═══ Supplied passage

1. Missing (**NaN values**) are not present after transformations: this could be caused by the original data being in an incorrect place or format.

In [25]:
# Count the total number of missing values across the entire dataset
total_missing_values = df.isnull().sum().sum()  

# Rule for warning if there are any missing values
if total_missing_values > 0:
    print(f"❌ Warning: The dataset contains {total_missing_values} missing values!")

# Assertion to ensure there are no missing values: if the number is 0, the test can pass, if not, it raises an error.
assert total_missing_values == 0, "❌ Error: There are missing values in the dataset!"

# If no missing values were found, print a success message
print("✅ Test 3 Passed: No missing values in the dataset.")

✅ Test 3 Passed: No missing values in the dataset.

══════

▶ Work to be completed
Continue the notebook excerpt on testing the dataset for missing values, starting right after its last line.

═══ Given records

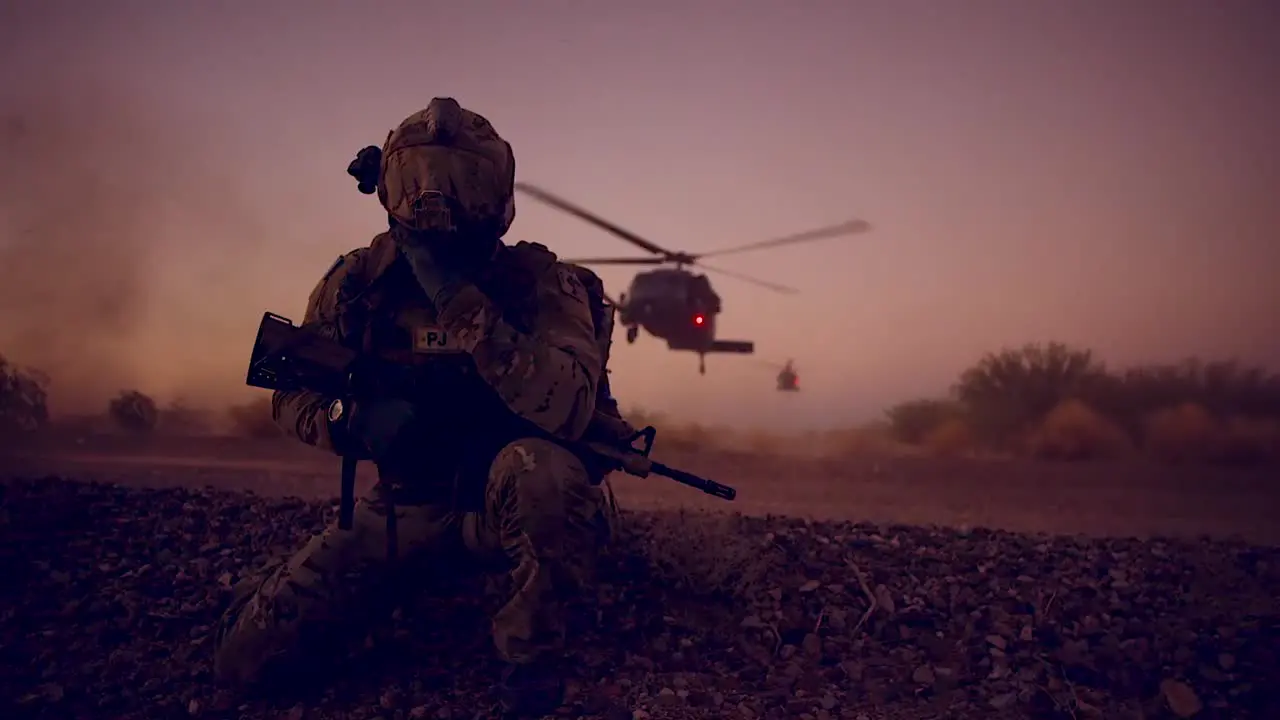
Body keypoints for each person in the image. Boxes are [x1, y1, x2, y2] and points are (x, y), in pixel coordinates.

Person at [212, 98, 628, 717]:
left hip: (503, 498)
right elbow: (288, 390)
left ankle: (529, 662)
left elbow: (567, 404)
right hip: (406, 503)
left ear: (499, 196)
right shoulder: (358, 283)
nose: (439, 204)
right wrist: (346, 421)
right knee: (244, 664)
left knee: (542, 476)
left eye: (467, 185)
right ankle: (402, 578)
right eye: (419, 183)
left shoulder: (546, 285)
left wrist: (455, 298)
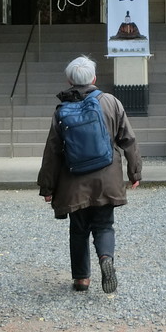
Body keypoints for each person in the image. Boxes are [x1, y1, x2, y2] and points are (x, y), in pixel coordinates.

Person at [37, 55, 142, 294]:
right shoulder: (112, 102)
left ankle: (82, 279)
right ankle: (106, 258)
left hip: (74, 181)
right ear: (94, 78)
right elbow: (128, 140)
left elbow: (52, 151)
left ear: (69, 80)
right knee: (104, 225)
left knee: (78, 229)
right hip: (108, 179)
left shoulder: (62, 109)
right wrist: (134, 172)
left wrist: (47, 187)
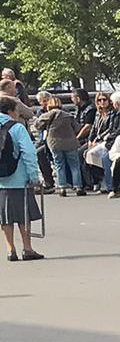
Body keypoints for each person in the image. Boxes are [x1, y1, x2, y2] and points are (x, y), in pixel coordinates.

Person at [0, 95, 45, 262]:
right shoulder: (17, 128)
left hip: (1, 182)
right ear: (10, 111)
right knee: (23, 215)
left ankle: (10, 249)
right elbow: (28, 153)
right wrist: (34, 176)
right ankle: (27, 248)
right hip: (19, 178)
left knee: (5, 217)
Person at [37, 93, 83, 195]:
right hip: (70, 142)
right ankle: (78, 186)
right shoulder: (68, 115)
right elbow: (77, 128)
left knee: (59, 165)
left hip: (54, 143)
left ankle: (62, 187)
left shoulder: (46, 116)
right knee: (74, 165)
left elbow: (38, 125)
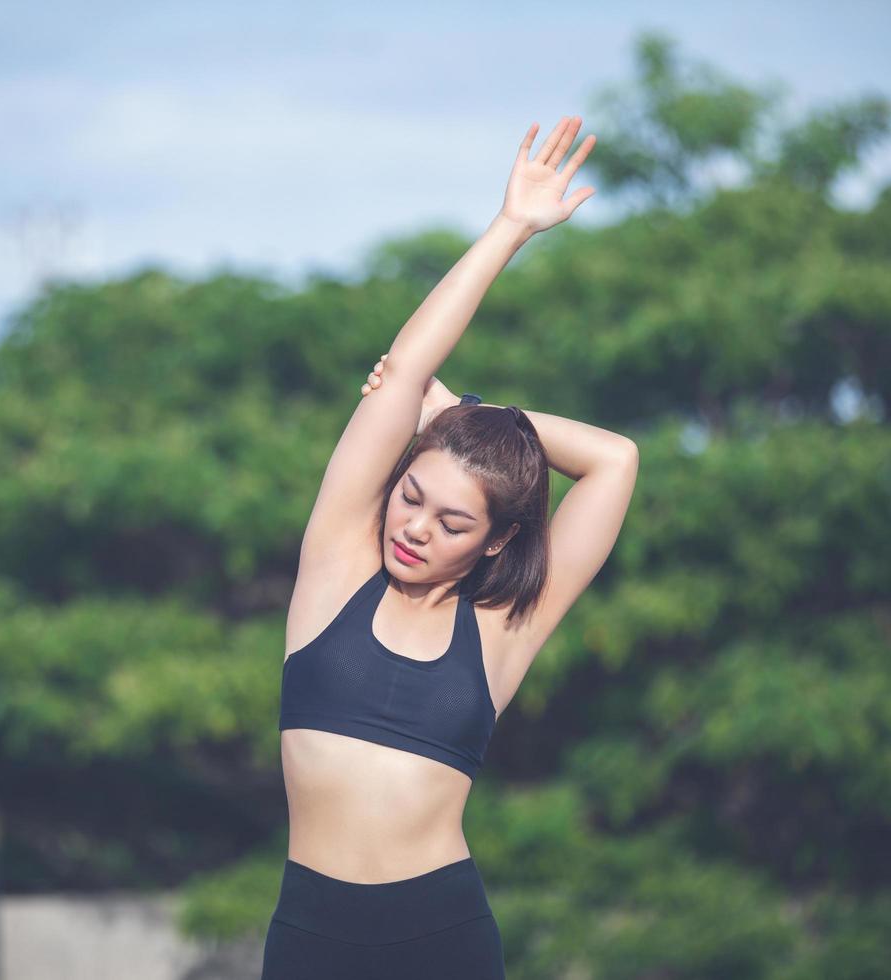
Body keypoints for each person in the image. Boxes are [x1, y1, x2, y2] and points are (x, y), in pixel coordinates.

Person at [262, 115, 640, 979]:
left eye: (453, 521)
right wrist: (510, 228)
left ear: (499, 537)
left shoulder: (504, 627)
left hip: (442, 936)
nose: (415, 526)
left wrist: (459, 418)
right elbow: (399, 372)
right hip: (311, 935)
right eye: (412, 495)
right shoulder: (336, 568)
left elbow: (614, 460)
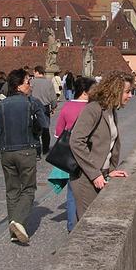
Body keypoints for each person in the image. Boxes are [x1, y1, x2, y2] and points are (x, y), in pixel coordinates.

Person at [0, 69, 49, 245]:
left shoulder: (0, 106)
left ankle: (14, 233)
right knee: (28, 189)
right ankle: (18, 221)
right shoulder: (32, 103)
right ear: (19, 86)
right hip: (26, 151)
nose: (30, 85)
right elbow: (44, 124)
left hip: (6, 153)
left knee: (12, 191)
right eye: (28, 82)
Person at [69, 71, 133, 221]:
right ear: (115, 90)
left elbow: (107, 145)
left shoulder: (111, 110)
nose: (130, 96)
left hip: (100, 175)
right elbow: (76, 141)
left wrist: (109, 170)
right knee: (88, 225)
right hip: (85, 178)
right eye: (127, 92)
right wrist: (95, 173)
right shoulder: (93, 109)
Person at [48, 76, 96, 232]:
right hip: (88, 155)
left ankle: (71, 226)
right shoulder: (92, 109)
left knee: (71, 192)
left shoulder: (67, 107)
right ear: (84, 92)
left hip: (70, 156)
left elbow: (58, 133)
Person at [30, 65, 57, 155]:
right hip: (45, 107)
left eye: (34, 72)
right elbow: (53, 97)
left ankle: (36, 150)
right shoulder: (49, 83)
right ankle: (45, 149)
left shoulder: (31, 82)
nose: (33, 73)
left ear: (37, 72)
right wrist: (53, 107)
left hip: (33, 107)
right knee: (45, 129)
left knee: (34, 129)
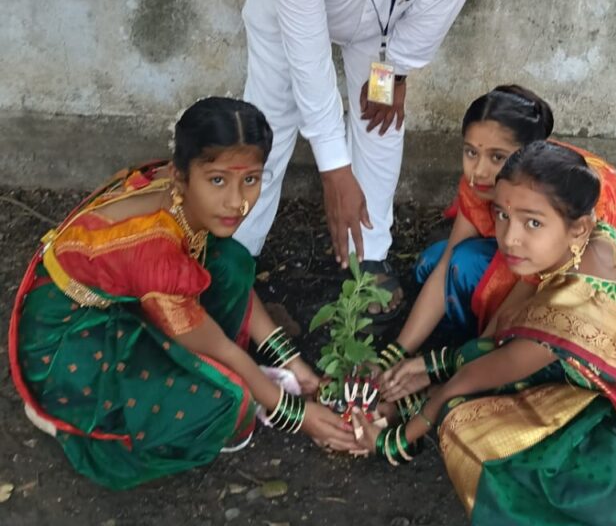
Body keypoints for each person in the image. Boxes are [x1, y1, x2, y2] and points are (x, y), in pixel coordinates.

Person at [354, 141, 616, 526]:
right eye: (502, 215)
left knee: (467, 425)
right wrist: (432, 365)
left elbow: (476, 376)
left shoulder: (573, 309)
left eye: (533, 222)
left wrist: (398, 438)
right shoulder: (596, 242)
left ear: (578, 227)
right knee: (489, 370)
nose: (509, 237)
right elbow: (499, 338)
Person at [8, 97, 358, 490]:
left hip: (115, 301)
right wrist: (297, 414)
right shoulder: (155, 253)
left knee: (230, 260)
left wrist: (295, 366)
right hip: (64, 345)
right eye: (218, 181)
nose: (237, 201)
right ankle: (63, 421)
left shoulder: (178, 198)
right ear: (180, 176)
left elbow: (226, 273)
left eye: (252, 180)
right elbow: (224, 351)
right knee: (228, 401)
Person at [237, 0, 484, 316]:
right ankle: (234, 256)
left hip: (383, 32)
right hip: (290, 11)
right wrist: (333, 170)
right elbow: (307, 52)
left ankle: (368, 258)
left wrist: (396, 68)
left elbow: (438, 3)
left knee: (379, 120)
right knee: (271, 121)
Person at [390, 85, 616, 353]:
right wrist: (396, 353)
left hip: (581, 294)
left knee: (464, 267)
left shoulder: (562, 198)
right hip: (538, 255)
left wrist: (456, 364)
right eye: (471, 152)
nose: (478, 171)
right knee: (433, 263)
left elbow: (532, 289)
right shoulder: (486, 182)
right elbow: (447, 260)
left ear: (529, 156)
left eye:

══════

▶ Exercise output
## **Future Work with the Re-Scaled Data**

The re-scaled dataset will be the foundation for **future analyses**, allowing for easier **comparisons between respondents**. While users could download the current version, we want to ensure that the **Min-Max Scaling process is transparent and easy to understand**.

To achieve this, we have created a **new version** with **clearly labeled column names**, explicitly indicating that Min-Max Scaling has been applied.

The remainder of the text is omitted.